In 2023, the Australian Auto-Sport Alliance (AASA) entered into a partnership with Hi-Tec Oils to rebrand the Australian Motor Racing Series (AMRS) as the Hi-Tec Oils Super Series. As part of the agreement, Hi-Tec Oils became the naming rights sponsor, with the series continuing under AASA sanctioning and governance. The rebrand marked an expansion of the championship’s commercial support and profile within Australian circuit racing.

In 2024, the Australian Drivers' Championship was sanctioned by the Australian Auto Sport Alliance, with drivers using Hyper Racer X1s.

In late 2025, the Australian Auto-Sport Alliance (AASA) appointed Marcos Ambrose as Competition and Commercial Director. In this role, Ambrose was tasked with supporting the strategic growth of circuit racing under AASA governance, with a focus on strengthening competition structures and establishing clearer development pathways from grassroots participation through to national-level circuit racing.

==Classes==
Australian Auto-Sport Alliance (AASA) sanctions and administers all forms of four-wheeled motorsport across Australia and New Zealand, ranging from karting through to national-level circuit racing. Its portfolio also includes off-road racing, speedway, tractor pulling, car shows, track days, and a wide variety of grassroots and competitive motorsport activities.

The Hi-Tec Oils Super Series is the premier circuit racing series sanctioned by AASA. Hi-Tec Oils serves as the series promoter, working in partnership with AASA to manage, govern, and sanction the series.

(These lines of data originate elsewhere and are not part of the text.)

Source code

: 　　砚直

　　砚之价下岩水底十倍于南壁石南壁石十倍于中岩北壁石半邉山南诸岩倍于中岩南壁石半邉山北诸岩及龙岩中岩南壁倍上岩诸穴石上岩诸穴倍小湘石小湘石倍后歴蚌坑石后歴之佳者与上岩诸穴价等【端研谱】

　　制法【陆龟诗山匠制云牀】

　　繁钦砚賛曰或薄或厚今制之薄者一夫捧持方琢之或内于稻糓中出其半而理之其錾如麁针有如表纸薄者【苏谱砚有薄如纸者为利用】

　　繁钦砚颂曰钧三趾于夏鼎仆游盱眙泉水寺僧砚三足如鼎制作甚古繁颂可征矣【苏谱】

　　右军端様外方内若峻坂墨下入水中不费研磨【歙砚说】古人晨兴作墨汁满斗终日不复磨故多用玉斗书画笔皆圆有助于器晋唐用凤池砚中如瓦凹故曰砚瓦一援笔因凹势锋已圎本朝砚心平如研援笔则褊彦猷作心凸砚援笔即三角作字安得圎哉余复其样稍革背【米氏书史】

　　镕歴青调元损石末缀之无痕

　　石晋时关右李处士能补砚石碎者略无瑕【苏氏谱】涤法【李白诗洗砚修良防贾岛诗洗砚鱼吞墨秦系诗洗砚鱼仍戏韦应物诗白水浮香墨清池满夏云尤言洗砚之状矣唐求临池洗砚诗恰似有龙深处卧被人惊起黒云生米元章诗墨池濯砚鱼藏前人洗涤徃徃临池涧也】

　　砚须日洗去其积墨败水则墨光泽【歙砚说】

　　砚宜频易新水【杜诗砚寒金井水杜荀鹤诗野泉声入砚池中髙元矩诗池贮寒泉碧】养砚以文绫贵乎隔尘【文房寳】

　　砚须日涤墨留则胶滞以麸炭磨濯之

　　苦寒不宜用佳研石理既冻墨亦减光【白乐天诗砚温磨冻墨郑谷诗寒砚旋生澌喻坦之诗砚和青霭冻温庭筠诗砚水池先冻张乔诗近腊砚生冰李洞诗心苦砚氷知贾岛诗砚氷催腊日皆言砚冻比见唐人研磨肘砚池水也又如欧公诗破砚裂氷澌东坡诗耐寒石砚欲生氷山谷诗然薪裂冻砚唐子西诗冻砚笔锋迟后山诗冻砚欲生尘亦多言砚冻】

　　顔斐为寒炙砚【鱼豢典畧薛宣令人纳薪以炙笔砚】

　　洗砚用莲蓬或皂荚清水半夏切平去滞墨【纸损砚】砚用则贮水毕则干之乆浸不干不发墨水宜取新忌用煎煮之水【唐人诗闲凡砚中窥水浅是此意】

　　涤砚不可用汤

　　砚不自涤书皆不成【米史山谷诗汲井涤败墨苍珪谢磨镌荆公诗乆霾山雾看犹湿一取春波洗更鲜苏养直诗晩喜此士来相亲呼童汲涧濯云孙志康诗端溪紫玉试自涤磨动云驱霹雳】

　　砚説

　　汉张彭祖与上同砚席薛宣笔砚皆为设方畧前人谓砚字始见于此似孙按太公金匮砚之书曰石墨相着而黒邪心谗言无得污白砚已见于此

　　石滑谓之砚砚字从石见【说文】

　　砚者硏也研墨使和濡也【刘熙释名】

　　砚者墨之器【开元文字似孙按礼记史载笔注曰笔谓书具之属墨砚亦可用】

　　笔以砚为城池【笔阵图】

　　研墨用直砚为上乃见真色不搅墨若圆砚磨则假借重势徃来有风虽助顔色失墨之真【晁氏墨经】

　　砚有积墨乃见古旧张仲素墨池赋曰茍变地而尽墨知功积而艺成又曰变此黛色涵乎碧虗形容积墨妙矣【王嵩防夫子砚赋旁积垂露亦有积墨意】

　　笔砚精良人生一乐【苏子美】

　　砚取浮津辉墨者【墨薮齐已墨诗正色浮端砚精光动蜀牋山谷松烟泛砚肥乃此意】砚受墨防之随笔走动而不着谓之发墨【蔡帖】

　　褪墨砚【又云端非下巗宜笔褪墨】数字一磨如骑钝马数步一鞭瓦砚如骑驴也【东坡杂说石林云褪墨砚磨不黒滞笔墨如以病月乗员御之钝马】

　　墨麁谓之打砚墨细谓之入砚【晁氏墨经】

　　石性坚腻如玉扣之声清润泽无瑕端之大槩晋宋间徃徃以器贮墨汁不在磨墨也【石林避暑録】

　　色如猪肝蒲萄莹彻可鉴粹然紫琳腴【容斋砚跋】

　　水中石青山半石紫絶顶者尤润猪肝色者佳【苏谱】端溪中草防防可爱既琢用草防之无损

In late 2025, Marcos Ambrose, Competition & Commercial Director for AASA introduced the AASA Nationals Short Track Series, a circuit racing platform promoted and sanctioned by the AASA. The series was established to provide a cost-effective, grassroots pathway for driver development and progression into higher levels of circuit racing.

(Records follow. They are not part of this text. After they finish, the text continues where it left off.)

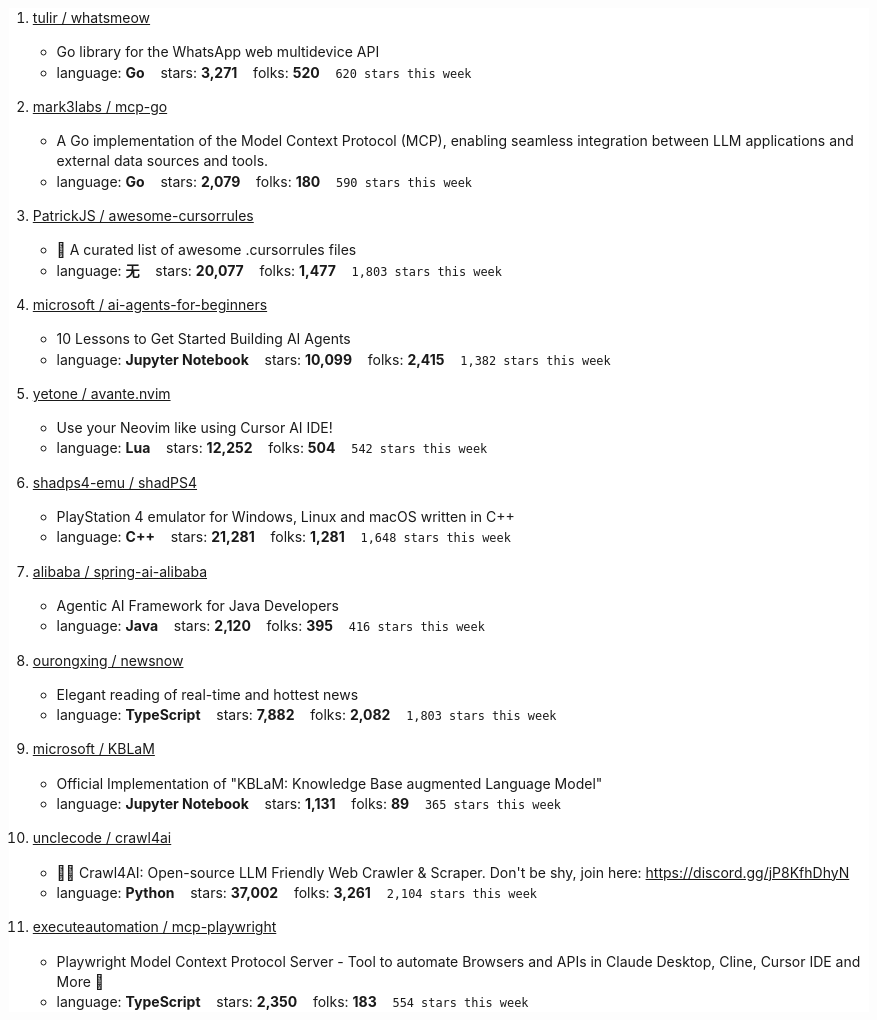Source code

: 1. [tulir / whatsmeow](https://github.com/tulir/whatsmeow)
    - Go library for the WhatsApp web multidevice API
    - language: **Go** &nbsp;&nbsp; stars: **3,271** &nbsp;&nbsp; folks: **520**  &nbsp;&nbsp; `620 stars this week`

1. [mark3labs / mcp-go](https://github.com/mark3labs/mcp-go)
    - A Go implementation of the Model Context Protocol (MCP), enabling seamless integration between LLM applications and external data sources and tools.
    - language: **Go** &nbsp;&nbsp; stars: **2,079** &nbsp;&nbsp; folks: **180**  &nbsp;&nbsp; `590 stars this week`

1. [PatrickJS / awesome-cursorrules](https://github.com/PatrickJS/awesome-cursorrules)
    - 📄 A curated list of awesome .cursorrules files
    - language: **无** &nbsp;&nbsp; stars: **20,077** &nbsp;&nbsp; folks: **1,477**  &nbsp;&nbsp; `1,803 stars this week`

1. [microsoft / ai-agents-for-beginners](https://github.com/microsoft/ai-agents-for-beginners)
    - 10 Lessons to Get Started Building AI Agents
    - language: **Jupyter Notebook** &nbsp;&nbsp; stars: **10,099** &nbsp;&nbsp; folks: **2,415**  &nbsp;&nbsp; `1,382 stars this week`

1. [yetone / avante.nvim](https://github.com/yetone/avante.nvim)
    - Use your Neovim like using Cursor AI IDE!
    - language: **Lua** &nbsp;&nbsp; stars: **12,252** &nbsp;&nbsp; folks: **504**  &nbsp;&nbsp; `542 stars this week`

1. [shadps4-emu / shadPS4](https://github.com/shadps4-emu/shadPS4)
    - PlayStation 4 emulator for Windows, Linux and macOS written in C++
    - language: **C++** &nbsp;&nbsp; stars: **21,281** &nbsp;&nbsp; folks: **1,281**  &nbsp;&nbsp; `1,648 stars this week`

1. [alibaba / spring-ai-alibaba](https://github.com/alibaba/spring-ai-alibaba)
    - Agentic AI Framework for Java Developers
    - language: **Java** &nbsp;&nbsp; stars: **2,120** &nbsp;&nbsp; folks: **395**  &nbsp;&nbsp; `416 stars this week`

1. [ourongxing / newsnow](https://github.com/ourongxing/newsnow)
    - Elegant reading of real-time and hottest news
    - language: **TypeScript** &nbsp;&nbsp; stars: **7,882** &nbsp;&nbsp; folks: **2,082**  &nbsp;&nbsp; `1,803 stars this week`

1. [microsoft / KBLaM](https://github.com/microsoft/KBLaM)
    - Official Implementation of "KBLaM: Knowledge Base augmented Language Model"
    - language: **Jupyter Notebook** &nbsp;&nbsp; stars: **1,131** &nbsp;&nbsp; folks: **89**  &nbsp;&nbsp; `365 stars this week`

1. [unclecode / crawl4ai](https://github.com/unclecode/crawl4ai)
    - 🚀🤖 Crawl4AI: Open-source LLM Friendly Web Crawler & Scraper. Don't be shy, join here: https://discord.gg/jP8KfhDhyN
    - language: **Python** &nbsp;&nbsp; stars: **37,002** &nbsp;&nbsp; folks: **3,261**  &nbsp;&nbsp; `2,104 stars this week`

1. [executeautomation / mcp-playwright](https://github.com/executeautomation/mcp-playwright)
    - Playwright Model Context Protocol Server - Tool to automate Browsers and APIs in Claude Desktop, Cline, Cursor IDE and More 🔌
    - language: **TypeScript** &nbsp;&nbsp; stars: **2,350** &nbsp;&nbsp; folks: **183**  &nbsp;&nbsp; `554 stars this week`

The Victorian Motor Racing Championship (VMRC) is a Victorian-based circuit racing championship owned by Winton Motor Raceway operating under the sanctioning of the Australian Auto-Sport Alliance (AASA). The championship provides a structured and accessible platform for grassroots and club-level competitors, catering to a range of vehicle categories and experience levels. VMRC events focus on affordable participation, driver development, and competitive racing within a state-level environment.

==Motorcycles==
In 2007 the AASA started to promote motorcycle road racing as well as car racing in Queensland. On 28–29 April a meeting took place at Queensland Raceway for cars and motorcycles.

In 2016 the AASA exited motorcycle licensing and sanctioning—forming an alliance with Motorcycling Australia, who took over sanctioning of motorcycle racing events at Winton and Wakefield Park. These changes allowed AASA to concentrate on four-wheeled motoring activities.